:: SELECTED EXTRACT ::
━━━━━━━━━━━━━━━━
ARM, Corning, Micron and TSMC Share Strategies for Embracing Change — at SEMICON Taiwan Executive Summit

ARM, Corning, Micron and TSMC Share Strategies for Embracing Change — at SEMICON Taiwan Executive Summit

At the Executive Summit held on September 5 at SEMICON Taiwan 2012, industry heavyweights including ARM's chief COO Graham Budd, Micron's CEO Mark Durcan, TSMC's Executive VP Mark Liu and Corning's CTO Peter Bocko discussed the latest trends in the semiconductor industry.  The executives offered a glimpse into the future, emphasizing that the industry must embrace change and work together to take advantage of new opportunities for growth.

Graham Budd, chief operations officer of ARM, began by providing a retrospective look at industry advances since the PC era. Budd noted that mobile applications have emerged as the driving force in the technology industry and in today's post-PC era, the convergence of mobile and computing technology has become all the more obvious.

Budd emphasized that with the world population entering the next billion, trillions of connected devices, the development of the “Internet of Things” and ubiquitous computing, the future of the technology industry lies in mobile technology.  Even though ARM leads the mobile market in low-power technology, the company is now venturing into the server sector to open up new frontiers in the post-PC era through innovations in different fields.

At the same time, Budd said that with software development now surpassing the cost of hardware, it has become even more important to leverage the ecosystem and partnerships to effectively reduce development costs and maximize the returns from software investments.  Budd emphasized that the age of companies “going it alone” is now over.  The partnership model is now the best strategy for success in this new era.
━━━━━━━━━━━━━━━━
:: COLLECTED MATERIAL ::
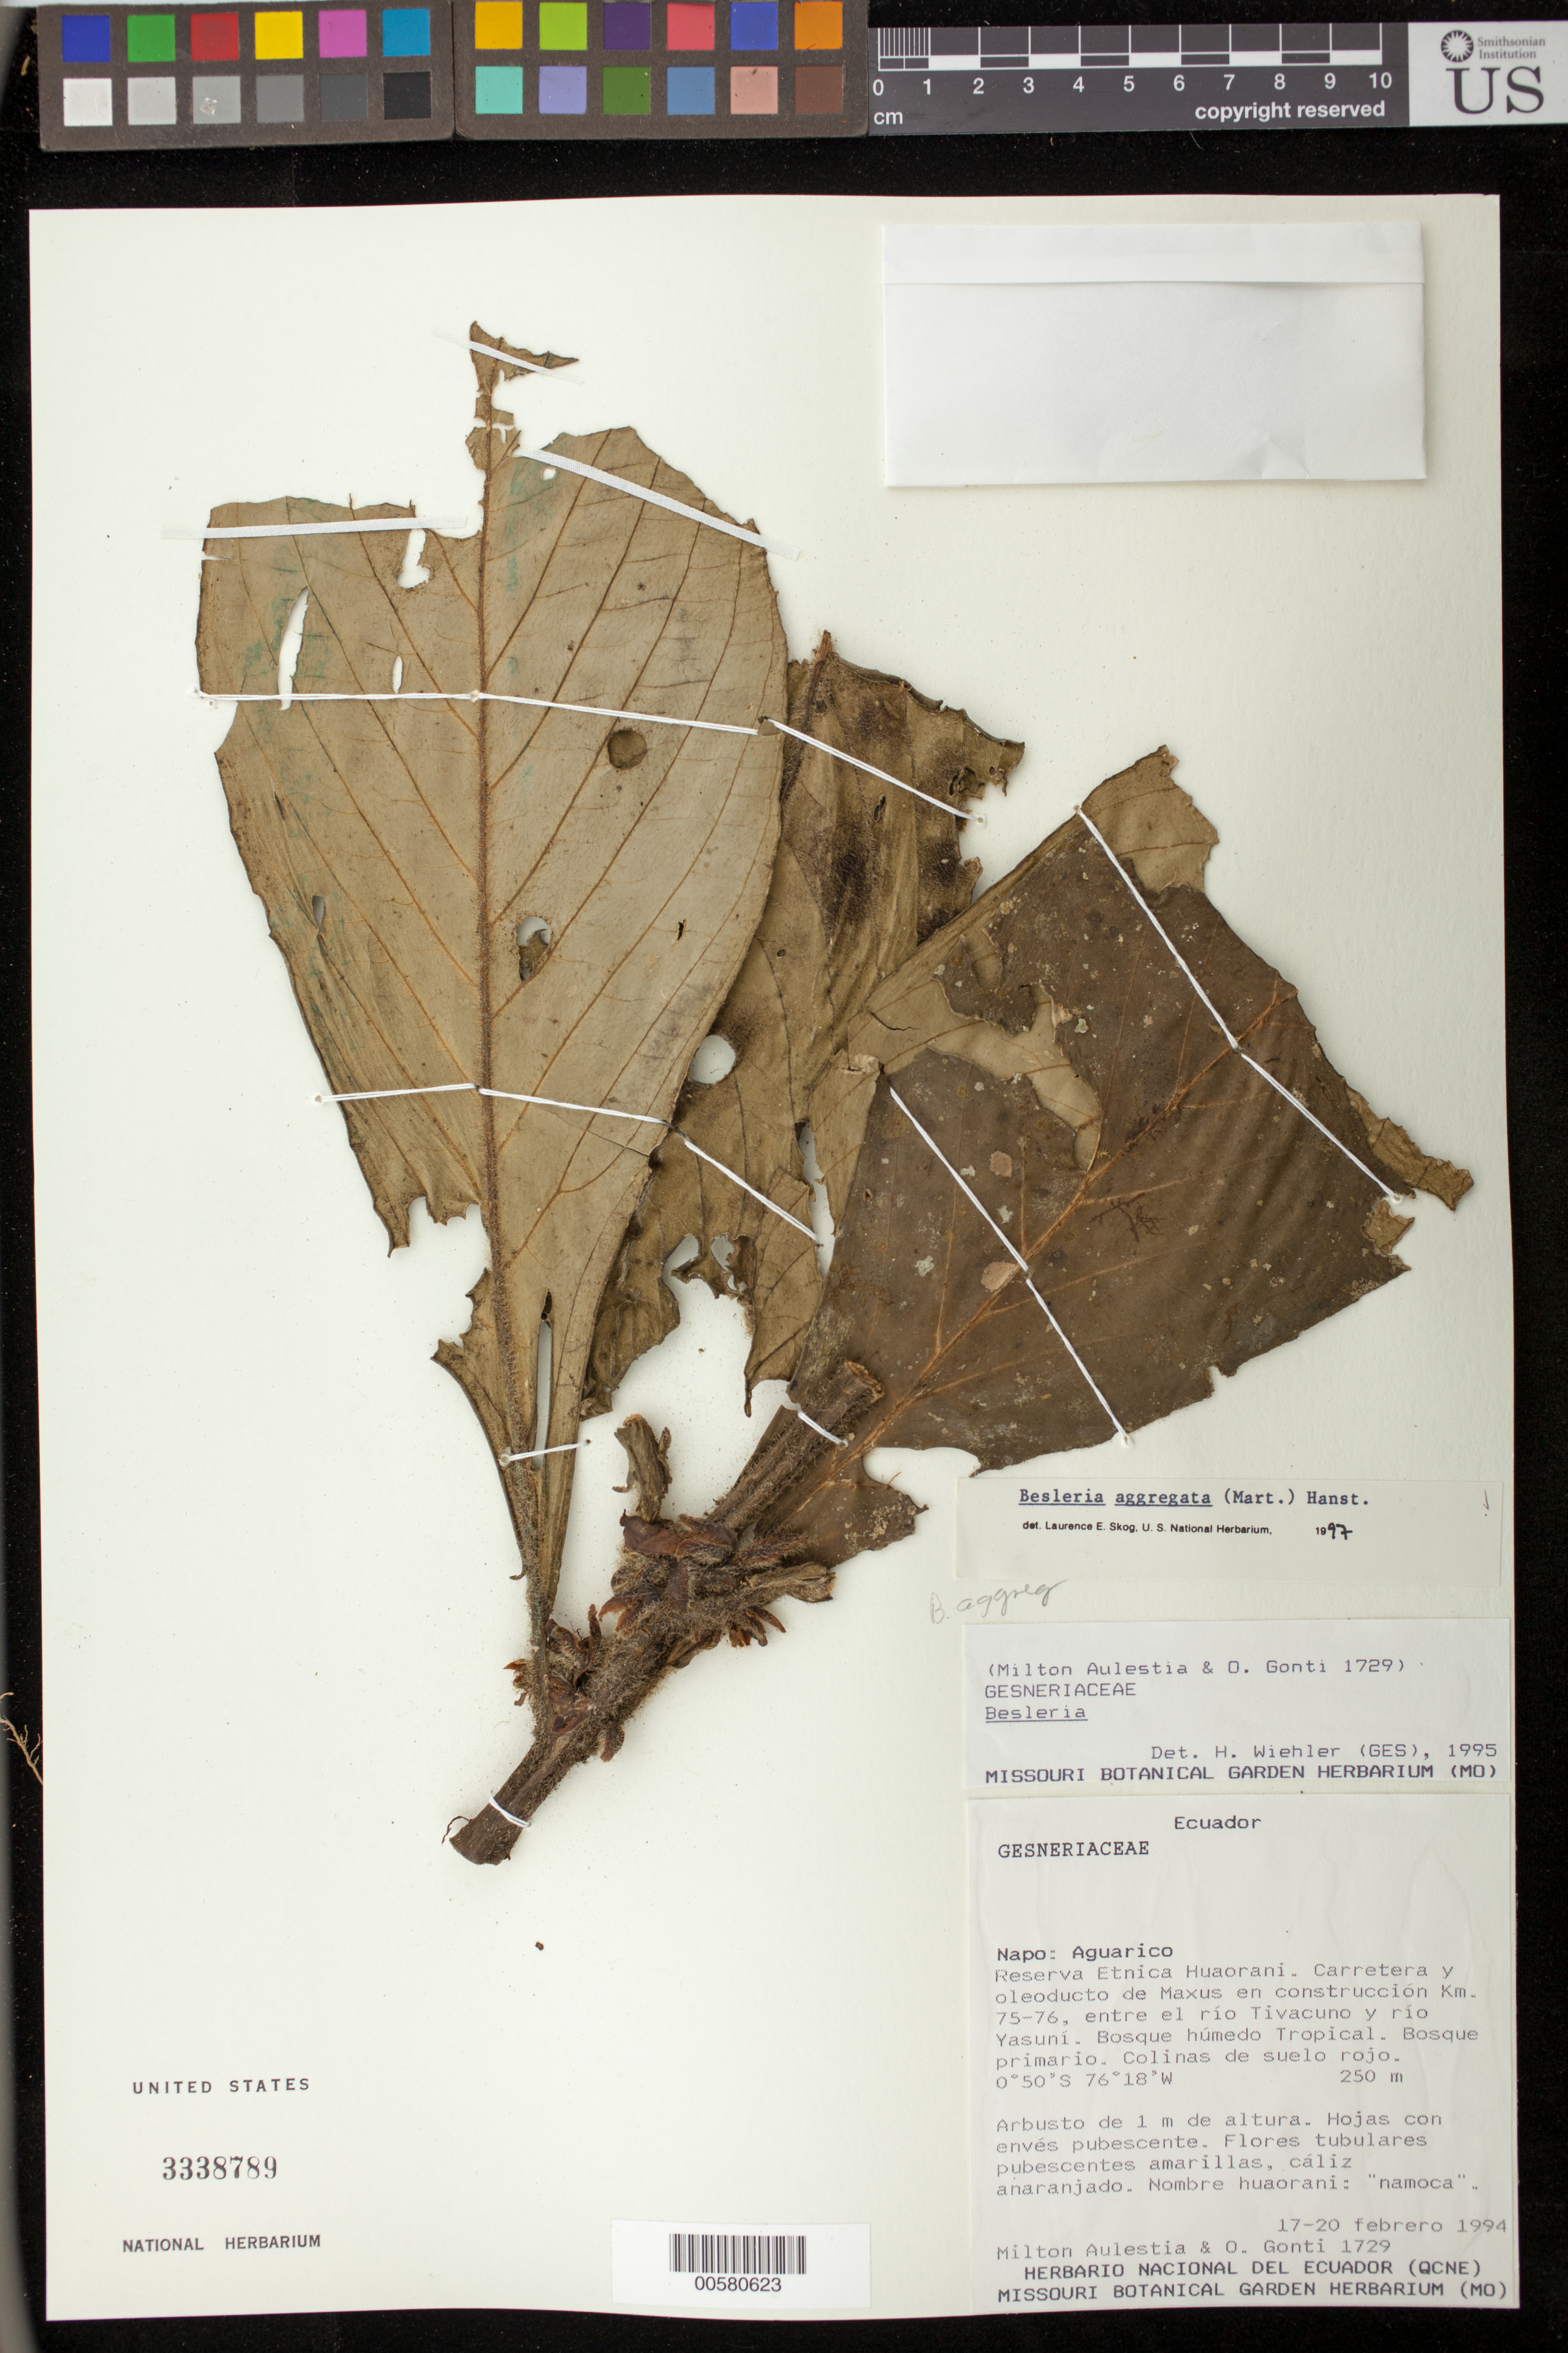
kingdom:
━━━━━━━━━━━━━━━━
:: PROBLEMS TO WORK ON ::
- a) Render this sentence from the SEMICON Taiwan article in Spanish: "Budd emphasized that the age of companies “going it alone” is now over."
- b) For each statement, answer yes or no depending on whether it agrees with the SEMICON Taiwan article, and quote the deciding words: (i) Micron's CEO took part in the Executive Summit. (ii) ARM is pulling out of the server sector to concentrate on mobile. (iii) According to Budd, software development now costs less than hardware.
- c) Resume the SEMICON Taiwan article after its last sentence.
The material comes from a different source than the SEMICON Taiwan article.

:: ANSWER SET ::
- a) Budd destacó que la era de las empresas que «van por su cuenta» ya ha terminado.

- b)
(i) Yes: "Micron's CEO Mark Durcan"
(ii) No: "the company is now venturing into the server sector"
(iii) No: "with software development now surpassing the cost of hardware"

- c)
Mark Durcan, chief executive officer of Micron, explored the development of the memory industry from a macro perspective and also described the development strategy at Micron.  Durcan noted that corporate mergers, the rise of mobile applications, and market reforms has sent shockwaves through the memory market.

Apart from DRAM and NAND flash memory approaching the miniaturization limit, issues such as the emergence of cloud services, big data analysis and connected devices all mean that memory vendors can no longer focus just on increasing bit capacity.  They must now strive to build an optimal solution for system performance. With phase-change memory now entering production, a number of emerging memory technologies will begin to become reality and these will require even more active investment from the industry.

Durcan noted that the new industry model means memory suppliers must work even more closely with wafer vendors and end customers.  The consolidation and upgrading of the value chain to provide customers with differentiated products will be crucial to the value of memory suppliers.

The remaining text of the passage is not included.